No less important pages in its history are the great ocean races, in which the Vesta, Fleetwing, Dauntless competed, the Dauntless and Cambria’s ocean race, and again, the race in midwinter between the Coronet and Dauntless, when the Atlantic was in its most angry moods. The famous schooner Sappho, owned by William P. Douglass, ex-vice-commodore of the club, was another fair skimmer of the briny deep that carried the burgee of the club with honor in any and every contest in which she was entered in home or foreign waters. And so the list might be strung out in a magnificent array of the names of those white-winged beauties of the sea that muster in the roll of Commodore Gerry’s fleet.

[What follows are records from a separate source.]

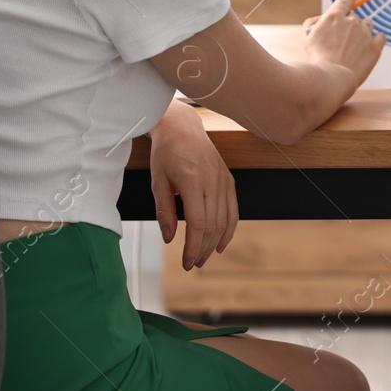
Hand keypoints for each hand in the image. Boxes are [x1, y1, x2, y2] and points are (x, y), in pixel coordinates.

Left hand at [147, 100, 236, 269]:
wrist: (182, 127)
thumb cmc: (165, 153)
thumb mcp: (157, 181)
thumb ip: (164, 211)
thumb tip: (169, 239)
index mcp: (192, 180)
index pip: (198, 223)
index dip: (193, 247)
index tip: (185, 262)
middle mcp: (212, 179)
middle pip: (213, 225)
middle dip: (202, 249)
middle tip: (192, 263)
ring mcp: (223, 179)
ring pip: (225, 220)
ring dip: (215, 243)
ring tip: (203, 257)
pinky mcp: (229, 179)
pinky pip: (233, 210)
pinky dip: (229, 229)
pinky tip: (220, 244)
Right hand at [302, 0, 386, 86]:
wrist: (329, 79)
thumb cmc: (315, 61)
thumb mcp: (306, 38)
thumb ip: (312, 23)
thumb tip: (322, 18)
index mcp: (334, 16)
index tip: (351, 0)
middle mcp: (351, 21)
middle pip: (355, 16)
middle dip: (350, 25)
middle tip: (344, 40)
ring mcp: (364, 33)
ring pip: (368, 24)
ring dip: (363, 32)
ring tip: (355, 47)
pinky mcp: (375, 47)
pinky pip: (381, 37)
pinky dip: (377, 40)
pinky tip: (370, 48)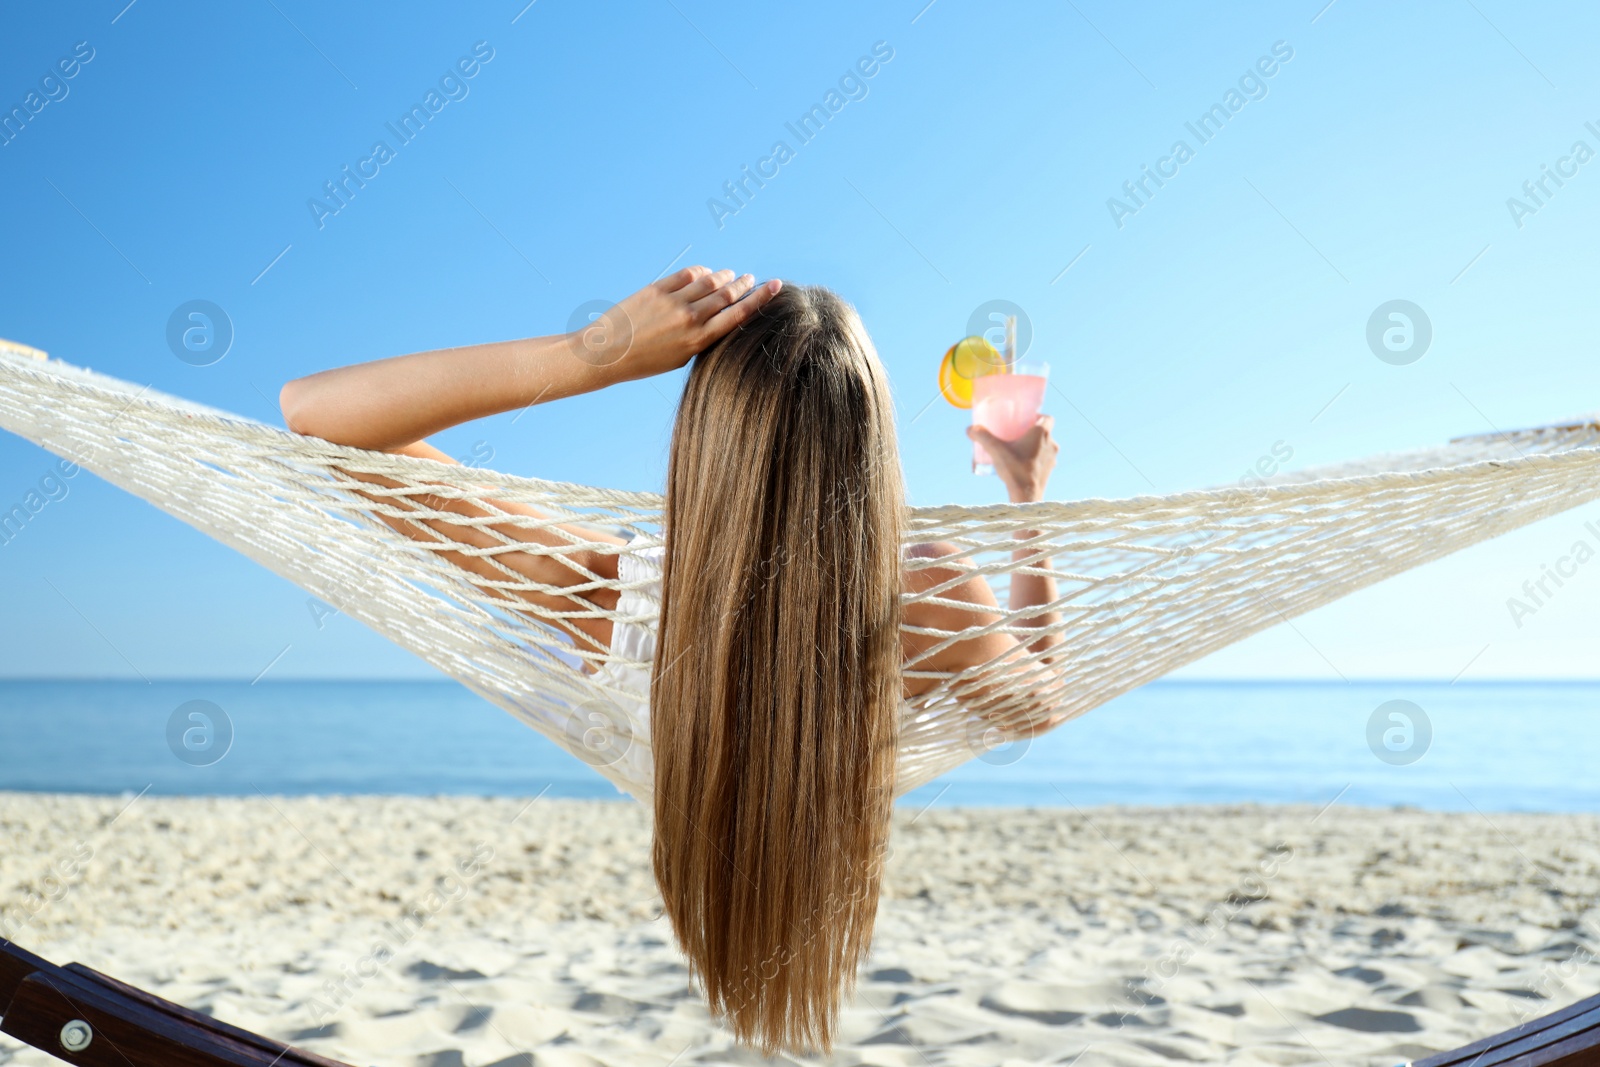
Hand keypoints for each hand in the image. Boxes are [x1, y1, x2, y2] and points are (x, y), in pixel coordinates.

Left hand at [571, 266, 781, 380]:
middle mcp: (690, 319)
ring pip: (710, 281)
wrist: (607, 353)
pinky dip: (700, 272)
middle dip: (743, 284)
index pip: (739, 314)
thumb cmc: (644, 360)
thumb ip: (699, 337)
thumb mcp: (679, 357)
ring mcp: (674, 302)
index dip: (760, 298)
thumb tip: (716, 314)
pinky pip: (687, 274)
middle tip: (751, 277)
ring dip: (724, 276)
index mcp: (699, 341)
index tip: (775, 285)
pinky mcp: (657, 289)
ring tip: (731, 274)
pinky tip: (705, 273)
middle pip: (727, 294)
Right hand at [967, 415, 1058, 502]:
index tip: (1025, 420)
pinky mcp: (1050, 471)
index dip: (1037, 416)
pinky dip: (1036, 459)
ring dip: (1035, 446)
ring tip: (1018, 450)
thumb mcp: (996, 450)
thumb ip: (982, 437)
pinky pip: (1044, 460)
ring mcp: (1053, 458)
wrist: (1026, 496)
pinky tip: (1023, 464)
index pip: (1047, 418)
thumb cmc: (1014, 469)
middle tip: (1017, 434)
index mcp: (1042, 433)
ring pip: (1045, 446)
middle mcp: (1052, 443)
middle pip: (1044, 432)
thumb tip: (969, 429)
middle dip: (1032, 432)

For the nonce, let us turn from the past and look upon the present. Let us survey the fleet of this season as they came together in the harbor of New London, on the morning of August 9. Never did the famous old rendezvous present so brilliant an aquatic spectacle. The event was ushered in with a clear, bright blue sky. As the day grew older the scene grew in activity. Fifty-three sailing yachts and twenty odd steamers responded to the sunrise gun, and sent aloft the club signal to kiss the breeze that stole out from the southwest almost as gently as summer zephyr laden with the odor of the sea. It was not the piping breeze loved so well by your true yachtsman, when close-reefed sails and housed topmasts are the order of the day. At 10.47 the preparatory gun was given from the flag-ship Electra; ten minutes later the signal gun to start. And what a busy scene presented itself! With anchors weighed and all sails set, the magnificent fleet began to move out of the harbor into the waters of the ocean, with the Puritan, true to her record, showing the way over the line, closely followed by the Grayling, Troubadour and Sea Fox. It was in this way the annual cruise began.